Dan Satterfield is the Chief Meteorologist for WBOC TV in Salisbury Maryland.
People across India are anxiously awaiting for the summer monsoon to kick in. It will bring flooding rains, but it will also cool the temperatures down to near 91°F (33°C) instead of the 117°F (47°C) they saw in some spots earlier this week.

These are ground temperatures measured from the NASA Aqua satellite on Tuesday. They were over 112°F (50°C) in northwest India.
The recent extreme heat is only part of the story, though. The dew point — a measure of humidity — reached up to 81°F (27°C). That is a combination of heat and humidity that almost no part of the U.S. has ever seen. That is deadly heat, even in the shade. With that much moisture in the air, the temperatures do not drop at night. There is little relief unless you have air conditioning, and many in India would consider that an unaffordable luxury.
Our bodies cool themselves with evaporational cooling — when we sweat the moisture cools our skin as it evaporates. You can measure how much cooling you will get by placing a wet cotton wick on the bulb of a thermometer, swinging it for about 45 seconds, and looking at the temperature. This is the wet bulb temperature, and from it you can derive the dew point and the relative humidity. Think about this though, if the wet bulb gets much above 90°F (32°C) degrees, your body is going to get very little cooling and it will actually start to heat up. The wet bulb has been near or above 30°C (86°F) on parts of India, approaching the level of deadly heat.
Now, think about this: if India warms like the rest of the land masses over the next several decades, then it is very possible, we will start to see wet bulb temperatures over 90°F before the summer monsoon arrives. That is literally too hot for most humans.
The summer monsoon is already arriving in India with rain over the southern parts of the sub-continent. The map below from the India Weather Service shows the expected dates that the Monsoon will arrive across the rest of the country. It will be very welcome.

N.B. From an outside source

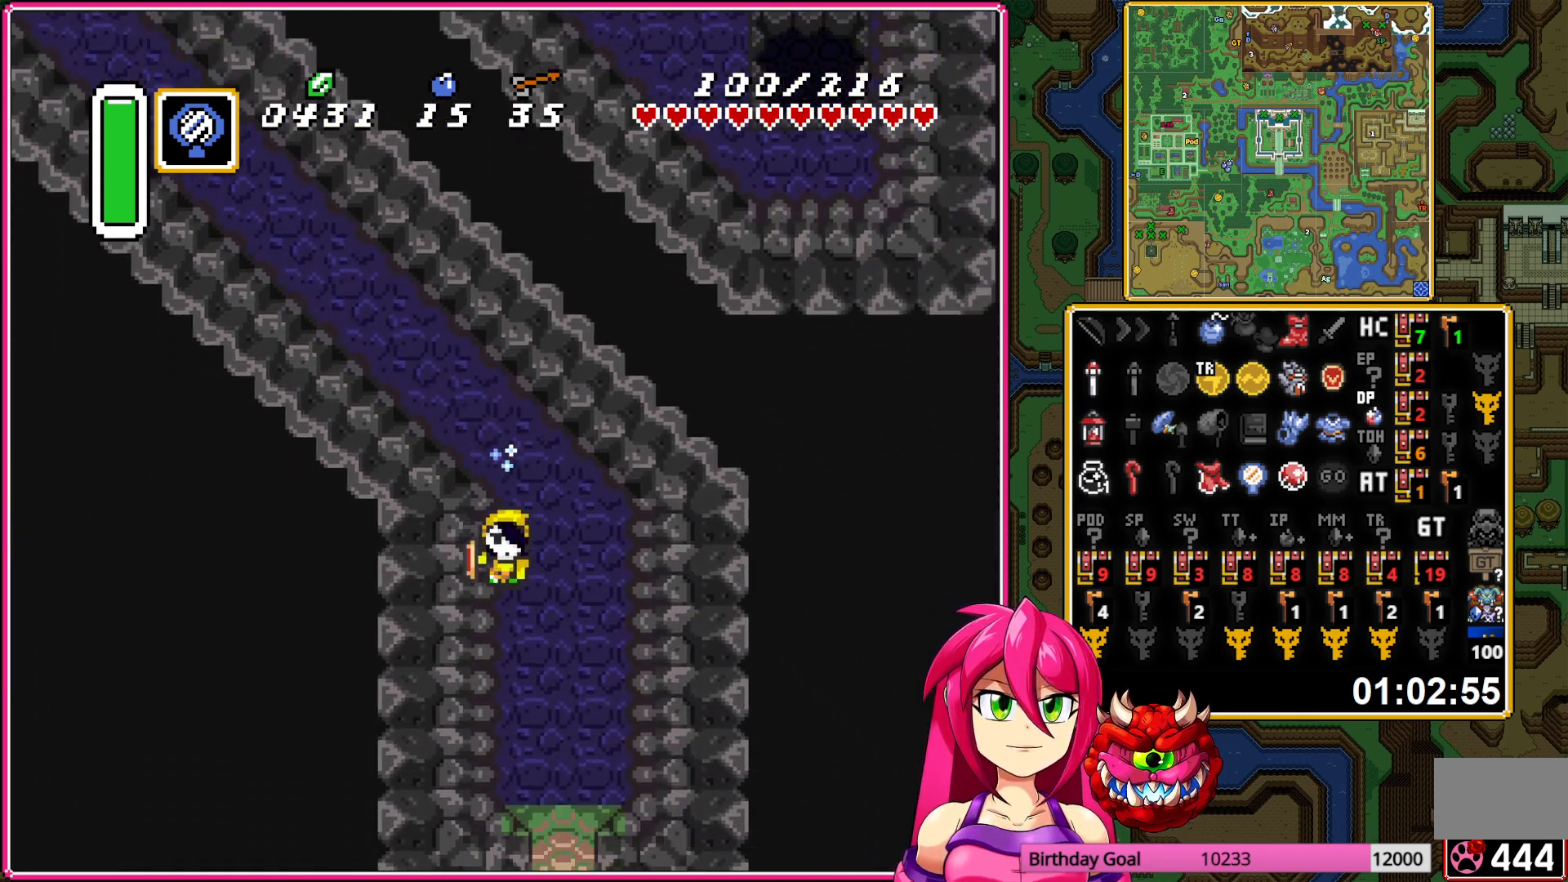
{"buttons": [], "events": []}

Here is the view from the Terra satellite on Tuesday afternoon. Note the thunderstorm activity over southern areas of India. There’s also smoke and haze over northeast India, which is pretty much a constant due to cooking fires and automobile pollution.

Note: You might say that Death Valley regularly sees temperatures of nearly 125°F (52°C), but the air there is very dry. If you’re in the shade, with water, you can survive that type of heat because your sweat will help cool you due to the low wet bulb temperature.